I have experienced players to be helpful when someone asked specific questions, but less motivated to write an essay because someone is too lazy to Google it in 2 seconds.
Same with the mentor channel, most new players don’t even think of asking. Most new players don’t even know what they are supposed to ask.
I especially think that the murloc disappears way too fast. It would help mentors a lot if it stays a bit longer (maybe with opt out) and would be more visible like in LFG or a mentor queue maybe.
Also mentor should be account wide, because my toons can’t be mentors but I’m not in the murlocs natural habitat with my mentor chars… So unless they contact us, which as I said rarely happens, us mentors have barely any contact with them.
Oh and for the rewards: no.
No rewards for mentoring, for once we should take a good look at FF14 and abandon that thought.
Most of the texts in there are “#showtooltip x /cast x” or “come here” or “how do I stop walking” or the funniest one that comes several times a week, a hunter, that spams “F* YOUR M*” three times, in caps. xD.
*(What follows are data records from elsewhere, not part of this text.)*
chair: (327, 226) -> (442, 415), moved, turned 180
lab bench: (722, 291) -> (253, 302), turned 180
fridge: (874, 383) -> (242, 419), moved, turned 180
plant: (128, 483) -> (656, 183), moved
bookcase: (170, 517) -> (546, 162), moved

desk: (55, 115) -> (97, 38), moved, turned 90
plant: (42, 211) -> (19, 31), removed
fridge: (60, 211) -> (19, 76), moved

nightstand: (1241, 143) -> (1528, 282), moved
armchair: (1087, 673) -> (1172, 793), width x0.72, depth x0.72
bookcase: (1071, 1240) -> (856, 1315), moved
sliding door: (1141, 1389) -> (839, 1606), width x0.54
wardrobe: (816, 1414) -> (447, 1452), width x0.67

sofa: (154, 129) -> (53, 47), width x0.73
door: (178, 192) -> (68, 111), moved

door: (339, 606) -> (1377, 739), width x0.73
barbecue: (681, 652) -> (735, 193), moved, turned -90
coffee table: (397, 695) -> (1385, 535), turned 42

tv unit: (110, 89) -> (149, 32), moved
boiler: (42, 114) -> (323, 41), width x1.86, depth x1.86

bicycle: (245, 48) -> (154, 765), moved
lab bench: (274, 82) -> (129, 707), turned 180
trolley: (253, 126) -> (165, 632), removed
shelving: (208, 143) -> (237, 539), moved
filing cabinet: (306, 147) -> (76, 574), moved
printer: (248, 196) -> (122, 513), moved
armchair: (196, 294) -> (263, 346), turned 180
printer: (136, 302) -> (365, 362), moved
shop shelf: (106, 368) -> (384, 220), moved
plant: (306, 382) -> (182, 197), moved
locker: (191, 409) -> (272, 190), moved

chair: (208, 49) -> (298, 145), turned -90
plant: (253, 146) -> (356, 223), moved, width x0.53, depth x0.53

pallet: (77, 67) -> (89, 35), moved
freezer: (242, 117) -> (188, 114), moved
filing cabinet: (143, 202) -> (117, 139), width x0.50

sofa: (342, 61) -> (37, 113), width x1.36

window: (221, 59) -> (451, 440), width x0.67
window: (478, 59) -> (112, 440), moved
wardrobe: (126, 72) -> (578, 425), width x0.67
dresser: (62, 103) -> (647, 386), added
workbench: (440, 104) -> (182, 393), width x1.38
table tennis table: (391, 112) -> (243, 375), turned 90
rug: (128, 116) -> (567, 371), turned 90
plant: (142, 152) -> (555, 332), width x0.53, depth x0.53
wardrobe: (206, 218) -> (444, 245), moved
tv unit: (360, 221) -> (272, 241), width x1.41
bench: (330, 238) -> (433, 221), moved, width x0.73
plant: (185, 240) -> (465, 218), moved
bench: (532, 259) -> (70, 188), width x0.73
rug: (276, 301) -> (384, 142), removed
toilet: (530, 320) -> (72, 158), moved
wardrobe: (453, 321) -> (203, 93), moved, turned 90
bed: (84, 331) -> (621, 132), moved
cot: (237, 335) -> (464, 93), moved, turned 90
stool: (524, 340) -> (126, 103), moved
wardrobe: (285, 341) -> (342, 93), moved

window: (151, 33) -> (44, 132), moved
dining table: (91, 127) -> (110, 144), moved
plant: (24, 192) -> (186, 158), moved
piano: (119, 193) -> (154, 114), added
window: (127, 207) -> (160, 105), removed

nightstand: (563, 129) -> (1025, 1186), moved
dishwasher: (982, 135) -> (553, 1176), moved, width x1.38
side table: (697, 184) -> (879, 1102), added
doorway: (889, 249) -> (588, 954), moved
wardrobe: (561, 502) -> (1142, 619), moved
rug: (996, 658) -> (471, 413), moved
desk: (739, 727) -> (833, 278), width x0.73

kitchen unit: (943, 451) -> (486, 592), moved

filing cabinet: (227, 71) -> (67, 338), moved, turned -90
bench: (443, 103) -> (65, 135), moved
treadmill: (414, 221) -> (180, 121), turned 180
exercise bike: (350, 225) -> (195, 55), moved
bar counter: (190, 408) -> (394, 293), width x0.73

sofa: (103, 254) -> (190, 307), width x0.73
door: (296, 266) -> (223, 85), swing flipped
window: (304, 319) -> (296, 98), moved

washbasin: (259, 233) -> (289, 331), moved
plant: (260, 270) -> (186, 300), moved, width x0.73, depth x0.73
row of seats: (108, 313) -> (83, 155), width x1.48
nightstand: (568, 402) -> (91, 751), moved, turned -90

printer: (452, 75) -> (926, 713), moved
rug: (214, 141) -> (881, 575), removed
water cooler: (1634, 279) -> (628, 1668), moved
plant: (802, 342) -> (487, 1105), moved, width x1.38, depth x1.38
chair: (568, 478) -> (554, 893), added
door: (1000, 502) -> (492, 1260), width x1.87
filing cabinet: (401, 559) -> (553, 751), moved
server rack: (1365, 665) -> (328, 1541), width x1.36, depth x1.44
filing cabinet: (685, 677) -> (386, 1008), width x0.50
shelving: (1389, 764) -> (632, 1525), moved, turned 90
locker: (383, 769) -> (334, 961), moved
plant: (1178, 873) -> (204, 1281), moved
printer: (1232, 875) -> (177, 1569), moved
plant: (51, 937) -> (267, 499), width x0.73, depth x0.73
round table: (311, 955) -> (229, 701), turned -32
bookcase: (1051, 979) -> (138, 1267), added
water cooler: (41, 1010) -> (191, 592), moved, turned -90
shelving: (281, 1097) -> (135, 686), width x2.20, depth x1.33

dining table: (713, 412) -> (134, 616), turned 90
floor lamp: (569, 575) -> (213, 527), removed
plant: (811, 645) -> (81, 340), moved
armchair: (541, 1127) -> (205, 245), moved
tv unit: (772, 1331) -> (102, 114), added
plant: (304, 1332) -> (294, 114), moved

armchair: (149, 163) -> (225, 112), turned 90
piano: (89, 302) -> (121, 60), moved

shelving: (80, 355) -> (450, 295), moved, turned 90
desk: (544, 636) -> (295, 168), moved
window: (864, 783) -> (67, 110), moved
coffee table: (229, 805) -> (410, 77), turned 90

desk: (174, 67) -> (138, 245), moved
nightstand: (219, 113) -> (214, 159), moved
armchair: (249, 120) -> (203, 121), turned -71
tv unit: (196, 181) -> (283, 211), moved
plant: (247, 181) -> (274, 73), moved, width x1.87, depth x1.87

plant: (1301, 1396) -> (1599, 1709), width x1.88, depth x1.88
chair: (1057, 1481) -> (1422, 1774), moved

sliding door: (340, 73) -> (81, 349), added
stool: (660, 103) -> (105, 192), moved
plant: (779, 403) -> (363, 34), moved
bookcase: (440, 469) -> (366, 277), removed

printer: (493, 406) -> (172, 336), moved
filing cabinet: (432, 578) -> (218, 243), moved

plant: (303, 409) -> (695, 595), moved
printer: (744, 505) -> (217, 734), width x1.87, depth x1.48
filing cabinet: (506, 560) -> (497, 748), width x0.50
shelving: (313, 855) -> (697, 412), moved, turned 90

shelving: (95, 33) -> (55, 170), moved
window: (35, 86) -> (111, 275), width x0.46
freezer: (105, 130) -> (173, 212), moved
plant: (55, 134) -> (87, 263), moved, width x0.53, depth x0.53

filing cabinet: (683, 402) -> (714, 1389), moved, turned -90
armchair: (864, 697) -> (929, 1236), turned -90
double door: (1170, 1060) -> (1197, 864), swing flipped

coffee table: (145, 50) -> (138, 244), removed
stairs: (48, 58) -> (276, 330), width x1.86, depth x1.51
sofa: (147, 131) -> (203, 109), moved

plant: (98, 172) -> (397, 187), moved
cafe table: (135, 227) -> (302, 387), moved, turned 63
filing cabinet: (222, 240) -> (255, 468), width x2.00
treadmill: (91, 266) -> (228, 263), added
Personally, I like to help players who ask for help, I like to discuss strategies, rotations, possitions, and interactions overal; what is true tho, is that in those interactions sometimes you can’t really learn something new from the “mentor” perspective; so aside from the selfless satisfaction of helping another, there’s no reward, and if you add the layer that is having to put some efford, explaining something carefuly, analysing, spending some time and “love” to the fact that the other person is asking for it instead of googling by himself, is a bit… hard to take sometimes. So I understand how players aren’t willing to help others when the information is public, and at hand.
While understandable, more experienced Players like ourselves also need to understand that, by industry standard, the mere act of posting on a forum or watching a youtube guide already qualifies you as a “hardcore” player, because the vast majority of players of any game will do neither, ever.
And it is this vast majority that “we” as a community regularly display nothing but disdain and utter disgust for in game by not even allowing them the slightest chance to learn it properly, much less participate in even the most casual of content, and don´t even get me started on all teh BS they have to deal with if they ever want to try actually challenging content… FFS, people get flamed for not having watched guides before queuing for LFR, how much more preposterous and self-aggrandizing can it even get?
If today’s community were around back in TBC when I started, I would have never become an RWF raider or even remotely good at the game, because instead of the healer in my first DM run explaining what Arcane intellect is and why I should always have it up or the tank in my first Gnomeregan run telling me that it makes more sense to use blizzard on large pulls, instead I would have just been ruthlessly flamed and summarily kicked for not buffing / AEing, leaving me as a new player with a punishement, but no idea for what, and therefore no chance to actually improve. And i would have quickly done exactly what my wife did, said “F this ” and moved on to a different game (or in her case back to FF14).